## Given data
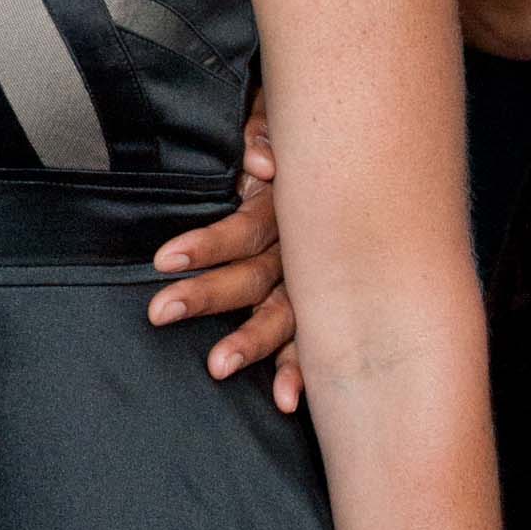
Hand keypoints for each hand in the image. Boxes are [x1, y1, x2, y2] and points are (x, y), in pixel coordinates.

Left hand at [149, 96, 302, 413]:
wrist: (371, 161)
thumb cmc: (307, 147)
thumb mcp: (286, 129)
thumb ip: (265, 139)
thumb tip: (260, 163)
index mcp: (289, 207)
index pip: (243, 229)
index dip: (208, 243)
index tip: (164, 258)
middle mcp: (306, 248)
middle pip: (254, 275)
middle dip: (208, 295)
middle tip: (159, 311)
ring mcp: (320, 280)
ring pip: (285, 314)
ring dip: (253, 342)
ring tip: (217, 367)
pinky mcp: (330, 305)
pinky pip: (316, 340)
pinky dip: (302, 369)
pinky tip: (289, 401)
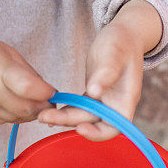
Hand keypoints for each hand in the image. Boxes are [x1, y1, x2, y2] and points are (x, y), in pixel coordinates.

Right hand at [0, 34, 55, 123]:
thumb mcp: (9, 54)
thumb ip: (30, 75)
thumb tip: (49, 92)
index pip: (30, 89)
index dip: (47, 93)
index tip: (52, 91)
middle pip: (28, 109)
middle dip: (44, 106)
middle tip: (49, 99)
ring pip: (20, 118)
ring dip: (32, 112)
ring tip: (34, 100)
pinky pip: (8, 121)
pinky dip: (18, 115)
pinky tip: (18, 103)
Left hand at [38, 0, 161, 140]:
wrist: (123, 34)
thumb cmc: (122, 42)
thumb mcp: (114, 53)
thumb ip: (107, 72)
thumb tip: (94, 92)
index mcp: (125, 99)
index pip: (114, 127)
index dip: (97, 133)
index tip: (79, 127)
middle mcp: (115, 104)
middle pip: (92, 123)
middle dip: (69, 122)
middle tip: (44, 117)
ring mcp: (104, 100)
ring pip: (83, 116)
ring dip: (63, 117)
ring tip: (41, 115)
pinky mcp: (93, 94)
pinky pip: (79, 107)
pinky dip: (65, 109)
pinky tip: (50, 109)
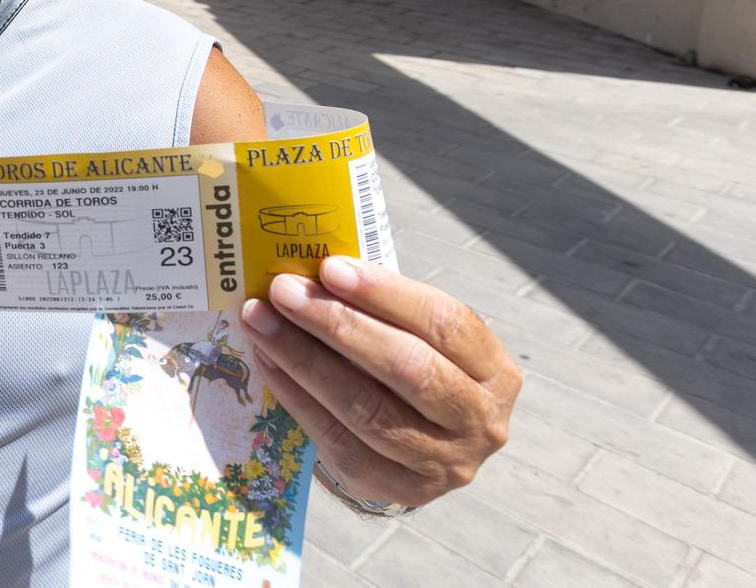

## Work to be completed
Output the data above in full and exactly, with every image left out.

## Answer section
Hand keypoints for each hand in the image. Boxes are [x1, y1, x2, y2] and points are (x, y), in pixel coordinates.

Left hand at [149, 96, 302, 413]:
wrist: (371, 161)
thumb cmc: (307, 147)
thumb mcp: (286, 129)
thumb ip: (265, 139)
thumb tip: (260, 163)
index mcp: (289, 207)
index pip: (243, 229)
index dip: (208, 243)
index tip: (164, 258)
middle mcp: (306, 248)
middle pip: (254, 275)
middle dip: (208, 295)
middle tip: (159, 311)
ring mcp: (320, 280)
ring pip: (285, 314)
ring dip: (253, 342)
ring tip: (217, 367)
pinky mcp: (330, 305)
pinky pip: (316, 340)
pinky dip: (302, 369)
pinky tip: (289, 401)
Hand keypoints for each hand in the image. Boxes are [x1, y1, x2, y2] and points are (x, y), in pixel coordinates.

Right hand at [0, 34, 55, 123]:
thumb mcp: (9, 54)
thumb ip: (30, 75)
thumb tip: (49, 92)
index pip: (30, 89)
index dip: (47, 93)
index tip: (52, 91)
middle pip: (28, 109)
middle dip: (44, 106)
middle tip: (49, 99)
ring pip: (20, 118)
ring dip: (32, 112)
ring tip: (34, 100)
pinky pip: (8, 121)
pinky dip: (18, 115)
pinky tip: (18, 103)
Left hand at [38, 0, 161, 140]:
wrist: (123, 34)
thumb cmc: (122, 42)
thumb mcp: (114, 53)
thumb ip: (107, 72)
thumb tip: (94, 92)
index mcp: (125, 99)
index pip: (114, 127)
index dip: (97, 133)
index tip: (79, 127)
middle mcp: (115, 104)
middle pip: (92, 123)
middle dip: (69, 122)
middle tip: (44, 117)
ring mcp: (104, 100)
ring pip: (83, 116)
ring dip: (63, 117)
ring tip: (41, 115)
pinky mcp: (93, 94)
pinky pip: (79, 107)
pinky dip: (65, 109)
pinky tip: (50, 109)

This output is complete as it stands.